WORK TO COMPLETE
Can you print the listing word for word, starting at its very beginning and ending at the line that contains "Über Cookies", with both ends included? Leave the pictures out of your answer.

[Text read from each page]
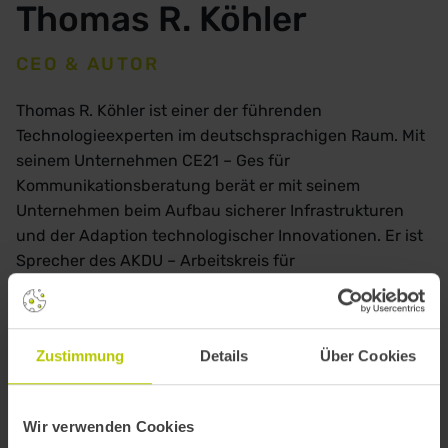
Thomas R. Köhler
CEO & AUTOR
Thomas R. Köhler ist einer der führenden
Technologieexperten im deutschsprachigen Raum. Mit
seinem Unternehmen CE21 – Ges für
Kommunikationsberatung berät er mit seinem
Unternehmen beim Aufbau sicherer Infrastrukturen
und der Adaption technologischer Innovationen. Er ist
Sprecher des AKDU – Arbeitskreis für
Unternehmenssicherheit und Autor zahlreicher
Standardwerke zu Technologiethemen, darunter „Die
Internetfalle“ (FAZ-Buch), „Understanding Cyber Risk“
Zustimmung
Details
Über Cookies
(Routledge) und „Chefsache Cybersicherheit“ sowie
„Business 5.0 - Praxisguide KI“ (beide CAMPUS). Seit
2019 ist er Research Professor am Center for
Wir verwenden Cookies
International Innovation der Hankou University in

WRITTEN RESPONSE
Thomas R. Köhler
CEO & AUTOR
Thomas R. Köhler ist einer der führenden
Technologieexperten im deutschsprachigen Raum. Mit
seinem Unternehmen CE21 – Ges für
Kommunikationsberatung berät er mit seinem
Unternehmen beim Aufbau sicherer Infrastrukturen
und der Adaption technologischer Innovationen. Er ist
Sprecher des AKDU – Arbeitskreis für
Unternehmenssicherheit und Autor zahlreicher
Standardwerke zu Technologiethemen, darunter „Die
Internetfalle“ (FAZ-Buch), „Understanding Cyber Risk“
Zustimmung
Details
Über Cookies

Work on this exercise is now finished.